Why graphical models?

Tags	CS 228

Graphical models do what?

represent: they allow you to represent a system

learn: they allow you to take information (training data) and encode it into the network

inference: they allow you to take what you know and “query” the model to get an important answer

The joint distribution

We might start with a joint distribution $p(x_1, ..., x_n)$ . How many parameters do you need, if each variable can take on $m$ values?

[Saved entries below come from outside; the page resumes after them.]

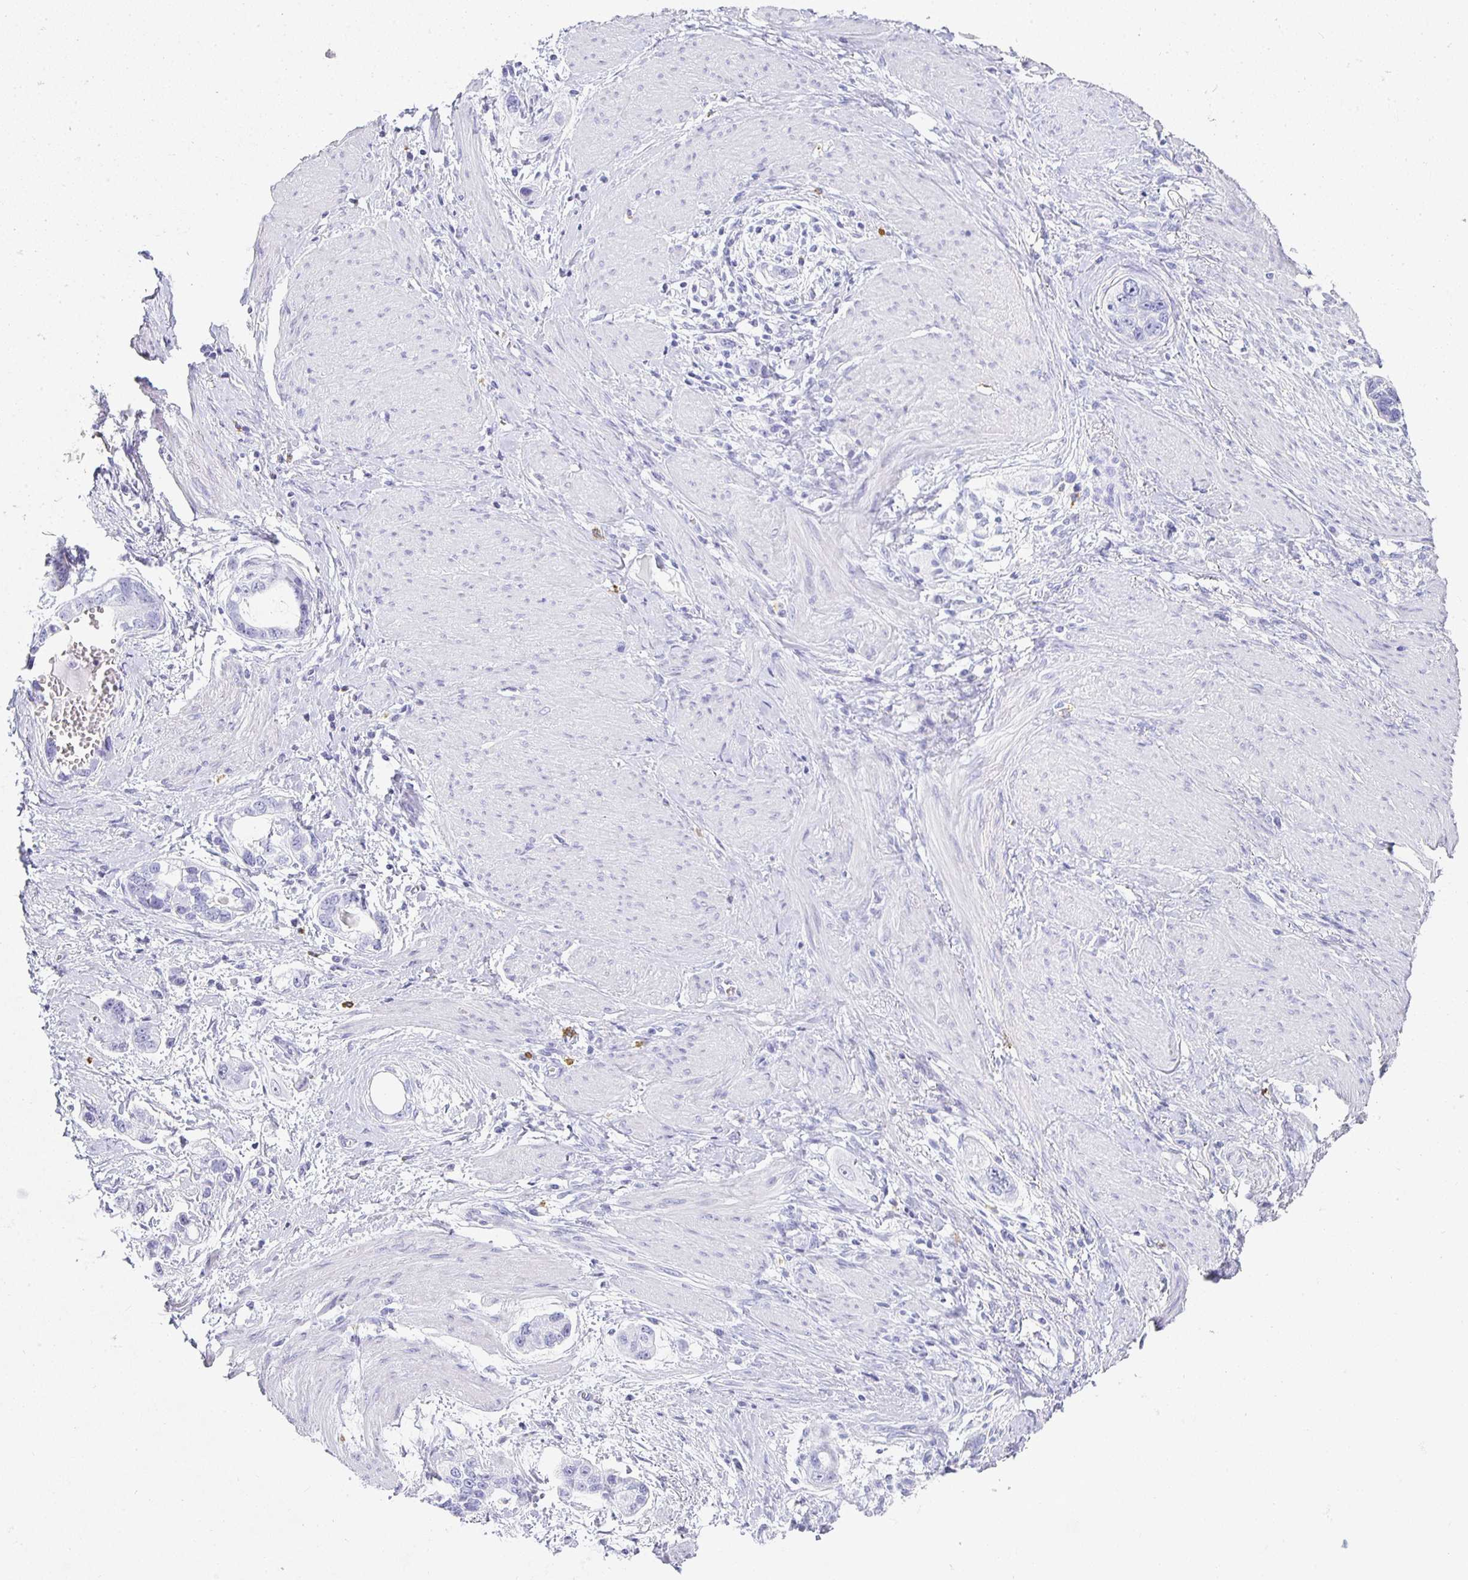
{"staining": {"intensity": "negative", "quantity": "none", "location": "none"}, "tissue": "stomach cancer", "cell_type": "Tumor cells", "image_type": "cancer", "snomed": [{"axis": "morphology", "description": "Adenocarcinoma, NOS"}, {"axis": "topography", "description": "Stomach, lower"}], "caption": "Immunohistochemical staining of stomach cancer (adenocarcinoma) demonstrates no significant positivity in tumor cells.", "gene": "TPSD1", "patient": {"sex": "female", "age": 93}}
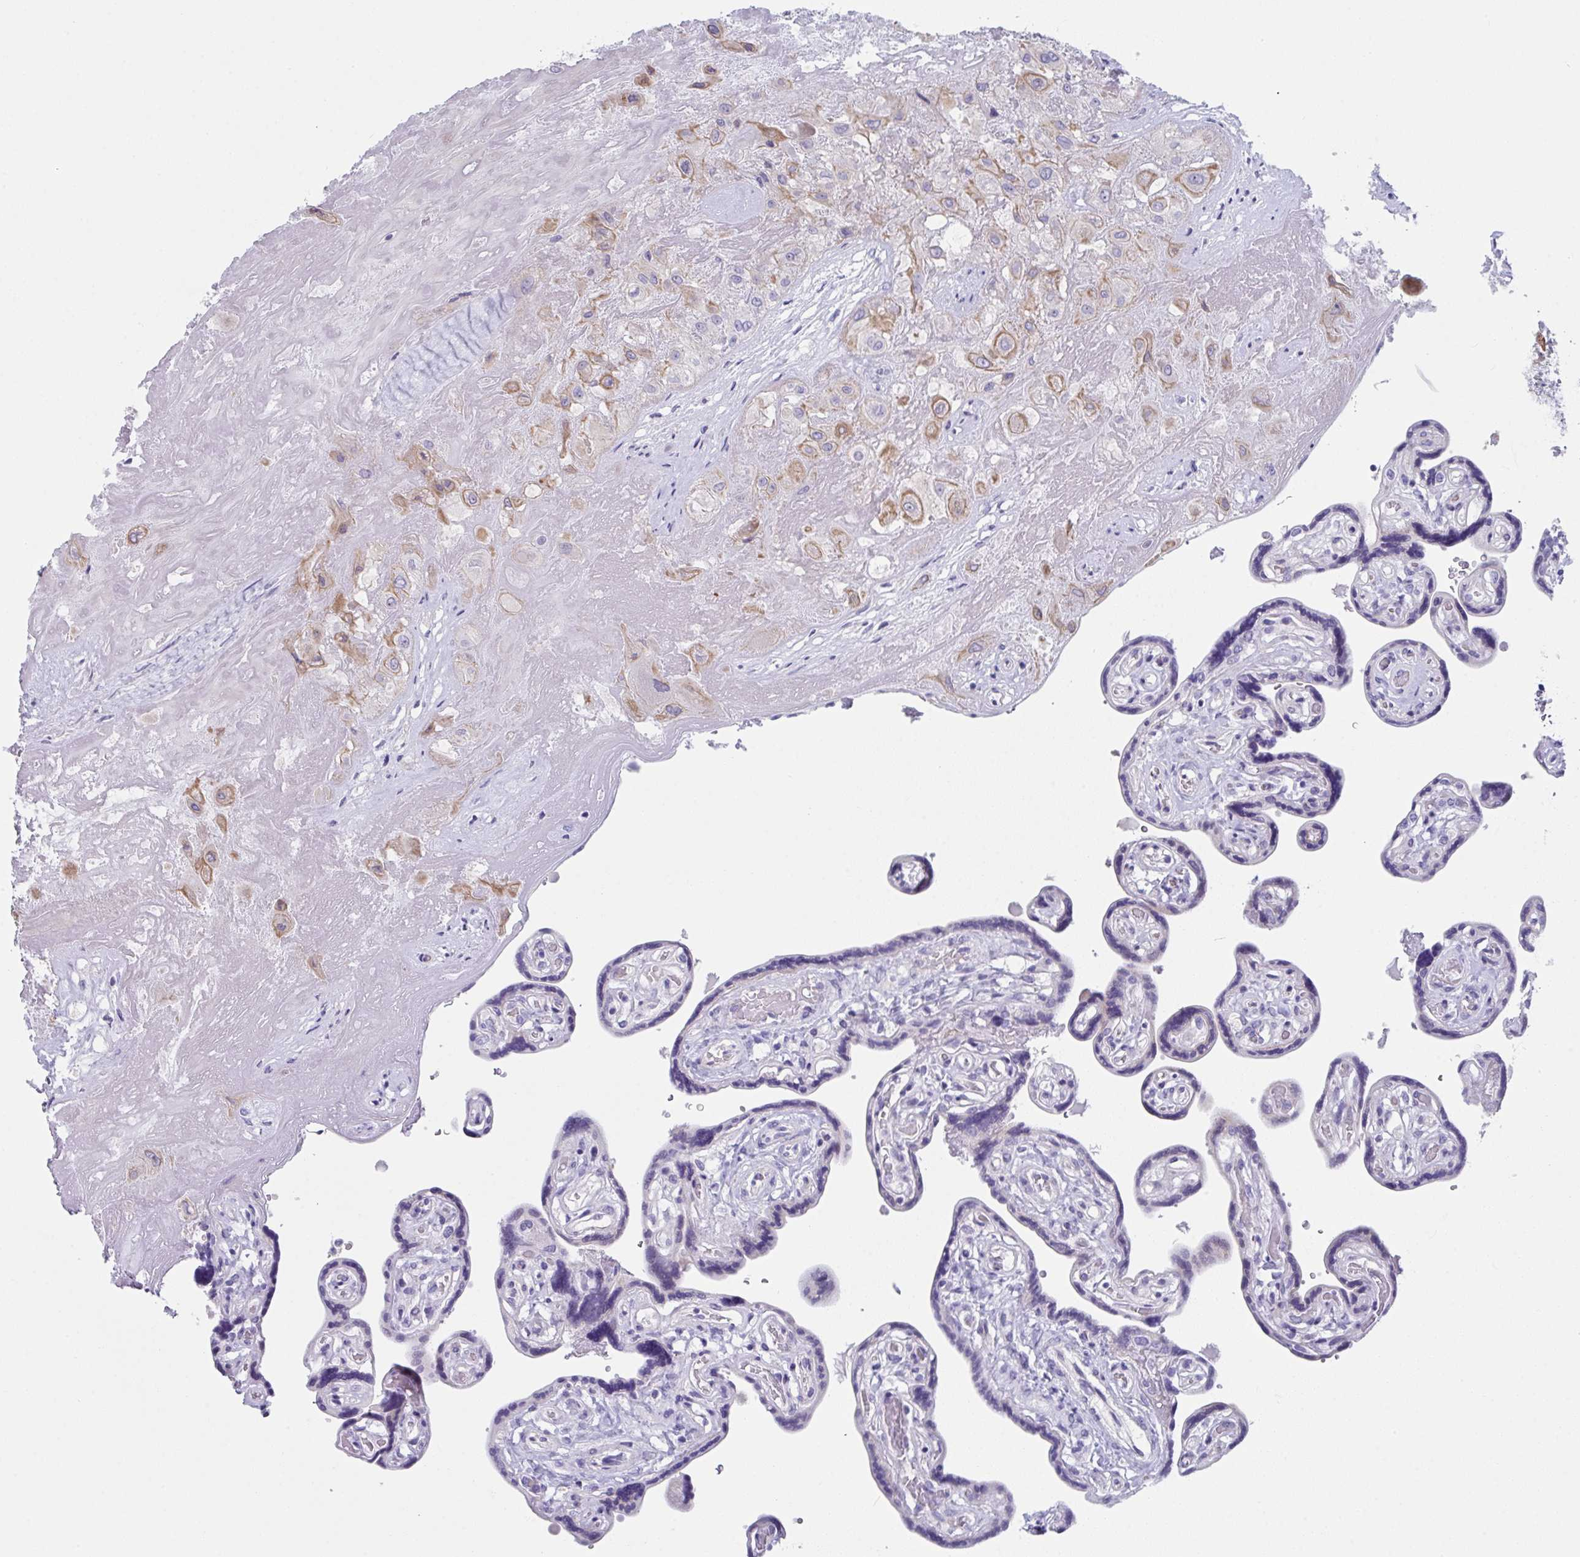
{"staining": {"intensity": "moderate", "quantity": "25%-75%", "location": "cytoplasmic/membranous"}, "tissue": "placenta", "cell_type": "Decidual cells", "image_type": "normal", "snomed": [{"axis": "morphology", "description": "Normal tissue, NOS"}, {"axis": "topography", "description": "Placenta"}], "caption": "Immunohistochemical staining of benign placenta demonstrates 25%-75% levels of moderate cytoplasmic/membranous protein positivity in approximately 25%-75% of decidual cells.", "gene": "FBXO47", "patient": {"sex": "female", "age": 32}}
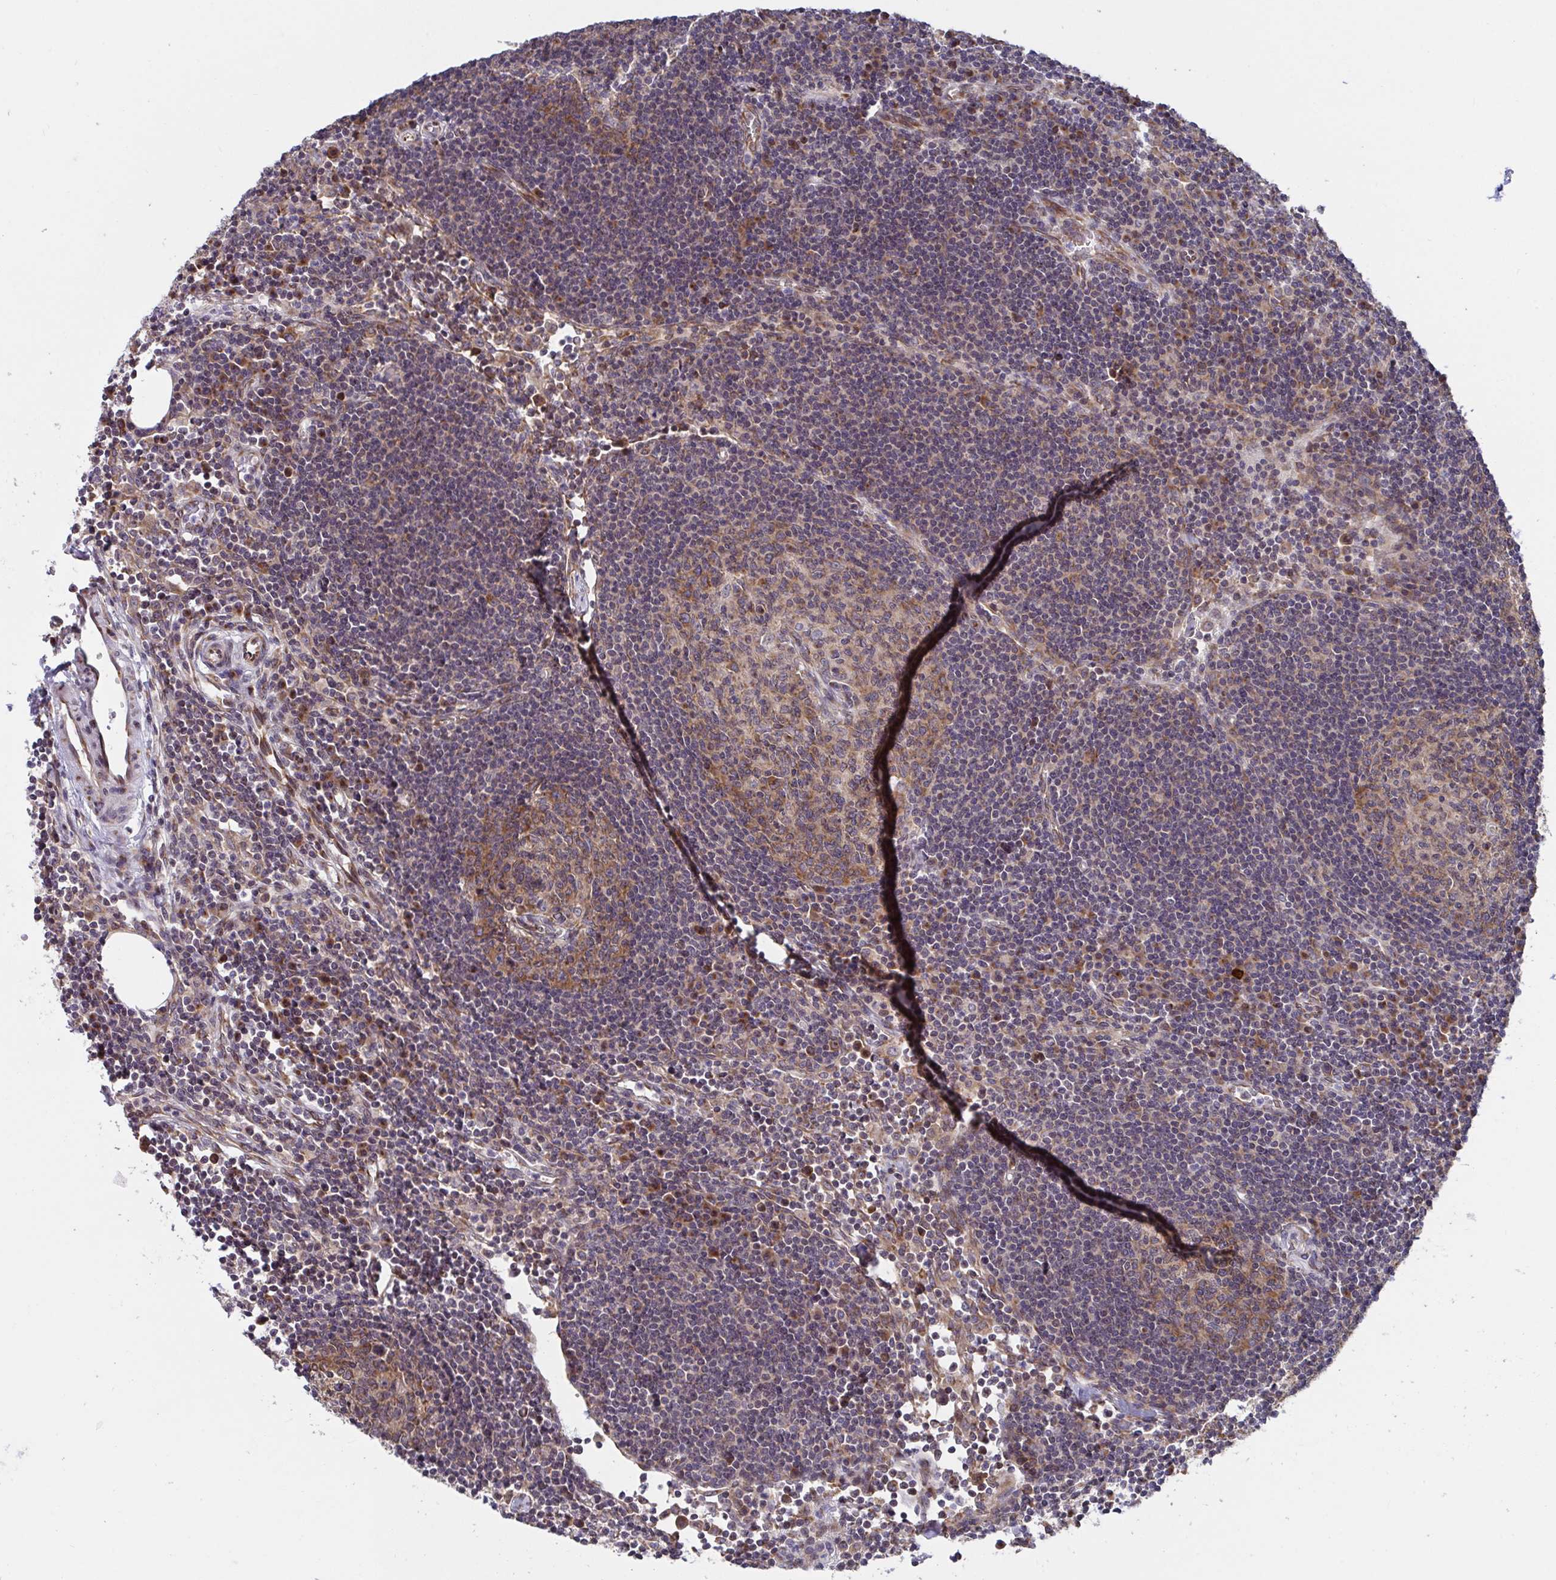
{"staining": {"intensity": "moderate", "quantity": "25%-75%", "location": "cytoplasmic/membranous"}, "tissue": "lymph node", "cell_type": "Germinal center cells", "image_type": "normal", "snomed": [{"axis": "morphology", "description": "Normal tissue, NOS"}, {"axis": "topography", "description": "Lymph node"}], "caption": "Unremarkable lymph node reveals moderate cytoplasmic/membranous staining in approximately 25%-75% of germinal center cells.", "gene": "ATP5MJ", "patient": {"sex": "male", "age": 67}}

Well, to encode each variable, you need $m$ numbers, which means that you need $m^n$ entries in the table. Now, you technically only need $m^n - 1$ pices of information because the last point you can infer. This is pretty bad, as things become intractable really quick. It also means that you will have a hard time fitting any sort of model to it.

One (failed) approach

Why don’t we just represent it as the chain rule? This is known as factorization.

p(x_1, ..., x_n) = p(x_1)p(x_2 | x_1)...p(x_n | x_1,..., x_{n-1})

We look at this, and we see that we need $(m - 1) + (m-1)m+ ... + (m-1)(m)^{n-1}$ , which is still exponential in $n$ (in fact, it evaulates to be the same thing). Therefore, there is no free lunch.

Markov Assumption

Philosophically, the markov assumption states that the future can be entirely determined from the present states; the past is irrelevant.

Therefore, $p(x_1, ... x_n) = p(x_1)p(x_2 | x_1)...p(x_n | x_{n-1})$ .

This requires $(m - 1) + (n-1) * m(m-1)$ parameters! It is no longer exponential!

The key assumption is that, conditioned on the present, the past does not matter. There is still no free lunch; this is a somewhat strong (but reasonable) assumption to make of the real world.